Required task: Rewrite all of the data below, substituting "vernacular name" for "common name" wherever it occurs and leaving everything else unchanged.

Material shown:
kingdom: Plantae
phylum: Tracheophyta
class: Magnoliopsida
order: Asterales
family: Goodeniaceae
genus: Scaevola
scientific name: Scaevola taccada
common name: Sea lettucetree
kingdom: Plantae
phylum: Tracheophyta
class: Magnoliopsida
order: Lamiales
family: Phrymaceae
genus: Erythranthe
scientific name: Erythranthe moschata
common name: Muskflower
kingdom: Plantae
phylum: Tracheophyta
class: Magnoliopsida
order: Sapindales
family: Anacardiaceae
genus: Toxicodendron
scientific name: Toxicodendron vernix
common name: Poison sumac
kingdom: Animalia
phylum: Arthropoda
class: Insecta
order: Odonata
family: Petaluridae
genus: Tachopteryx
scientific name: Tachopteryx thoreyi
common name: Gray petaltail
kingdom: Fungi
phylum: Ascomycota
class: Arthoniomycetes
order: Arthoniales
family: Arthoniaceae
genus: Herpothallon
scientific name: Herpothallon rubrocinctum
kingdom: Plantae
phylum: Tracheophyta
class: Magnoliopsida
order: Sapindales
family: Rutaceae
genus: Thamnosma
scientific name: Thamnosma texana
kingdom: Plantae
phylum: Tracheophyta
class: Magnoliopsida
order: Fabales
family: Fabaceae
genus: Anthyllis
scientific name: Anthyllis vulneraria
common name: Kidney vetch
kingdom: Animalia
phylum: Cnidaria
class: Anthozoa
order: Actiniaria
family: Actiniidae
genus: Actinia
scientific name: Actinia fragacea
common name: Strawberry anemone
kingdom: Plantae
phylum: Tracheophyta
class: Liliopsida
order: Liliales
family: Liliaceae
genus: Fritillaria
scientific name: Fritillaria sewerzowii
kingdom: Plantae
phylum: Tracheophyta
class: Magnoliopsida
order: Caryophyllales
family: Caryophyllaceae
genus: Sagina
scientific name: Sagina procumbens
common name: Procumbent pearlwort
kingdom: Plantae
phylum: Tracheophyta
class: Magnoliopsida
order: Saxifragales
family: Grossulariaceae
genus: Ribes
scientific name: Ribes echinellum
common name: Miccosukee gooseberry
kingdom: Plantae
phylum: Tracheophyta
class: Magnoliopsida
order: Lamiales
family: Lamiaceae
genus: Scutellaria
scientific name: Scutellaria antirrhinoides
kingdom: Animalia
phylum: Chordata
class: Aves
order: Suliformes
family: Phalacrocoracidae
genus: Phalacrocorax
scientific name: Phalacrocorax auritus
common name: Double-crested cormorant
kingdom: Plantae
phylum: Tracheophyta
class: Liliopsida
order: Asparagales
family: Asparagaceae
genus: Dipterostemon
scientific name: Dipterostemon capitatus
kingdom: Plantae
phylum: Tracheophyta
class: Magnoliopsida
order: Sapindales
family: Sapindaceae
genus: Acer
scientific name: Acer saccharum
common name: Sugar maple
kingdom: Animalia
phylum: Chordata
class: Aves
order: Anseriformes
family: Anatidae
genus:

Worked solution:
kingdom: Plantae
phylum: Tracheophyta
class: Magnoliopsida
order: Asterales
family: Goodeniaceae
genus: Scaevola
scientific name: Scaevola taccada
vernacular name: Sea lettucetree
kingdom: Plantae
phylum: Tracheophyta
class: Magnoliopsida
order: Lamiales
family: Phrymaceae
genus: Erythranthe
scientific name: Erythranthe moschata
vernacular name: Muskflower
kingdom: Plantae
phylum: Tracheophyta
class: Magnoliopsida
order: Sapindales
family: Anacardiaceae
genus: Toxicodendron
scientific name: Toxicodendron vernix
vernacular name: Poison sumac
kingdom: Animalia
phylum: Arthropoda
class: Insecta
order: Odonata
family: Petaluridae
genus: Tachopteryx
scientific name: Tachopteryx thoreyi
vernacular name: Gray petaltail
kingdom: Fungi
phylum: Ascomycota
class: Arthoniomycetes
order: Arthoniales
family: Arthoniaceae
genus: Herpothallon
scientific name: Herpothallon rubrocinctum
kingdom: Plantae
phylum: Tracheophyta
class: Magnoliopsida
order: Sapindales
family: Rutaceae
genus: Thamnosma
scientific name: Thamnosma texana
kingdom: Plantae
phylum: Tracheophyta
class: Magnoliopsida
order: Fabales
family: Fabaceae
genus: Anthyllis
scientific name: Anthyllis vulneraria
vernacular name: Kidney vetch
kingdom: Animalia
phylum: Cnidaria
class: Anthozoa
order: Actiniaria
family: Actiniidae
genus: Actinia
scientific name: Actinia fragacea
vernacular name: Strawberry anemone
kingdom: Plantae
phylum: Tracheophyta
class: Liliopsida
order: Liliales
family: Liliaceae
genus: Fritillaria
scientific name: Fritillaria sewerzowii
kingdom: Plantae
phylum: Tracheophyta
class: Magnoliopsida
order: Caryophyllales
family: Caryophyllaceae
genus: Sagina
scientific name: Sagina procumbens
vernacular name: Procumbent pearlwort
kingdom: Plantae
phylum: Tracheophyta
class: Magnoliopsida
order: Saxifragales
family: Grossulariaceae
genus: Ribes
scientific name: Ribes echinellum
vernacular name: Miccosukee gooseberry
kingdom: Plantae
phylum: Tracheophyta
class: Magnoliopsida
order: Lamiales
family: Lamiaceae
genus: Scutellaria
scientific name: Scutellaria antirrhinoides
kingdom: Animalia
phylum: Chordata
class: Aves
order: Suliformes
family: Phalacrocoracidae
genus: Phalacrocorax
scientific name: Phalacrocorax auritus
vernacular name: Double-crested cormorant
kingdom: Plantae
phylum: Tracheophyta
class: Liliopsida
order: Asparagales
family: Asparagaceae
genus: Dipterostemon
scientific name: Dipterostemon capitatus
kingdom: Plantae
phylum: Tracheophyta
class: Magnoliopsida
order: Sapindales
family: Sapindaceae
genus: Acer
scientific name: Acer saccharum
vernacular name: Sugar maple
kingdom: Animalia
phylum: Chordata
class: Aves
order: Anseriformes
family: Anatidae
genus:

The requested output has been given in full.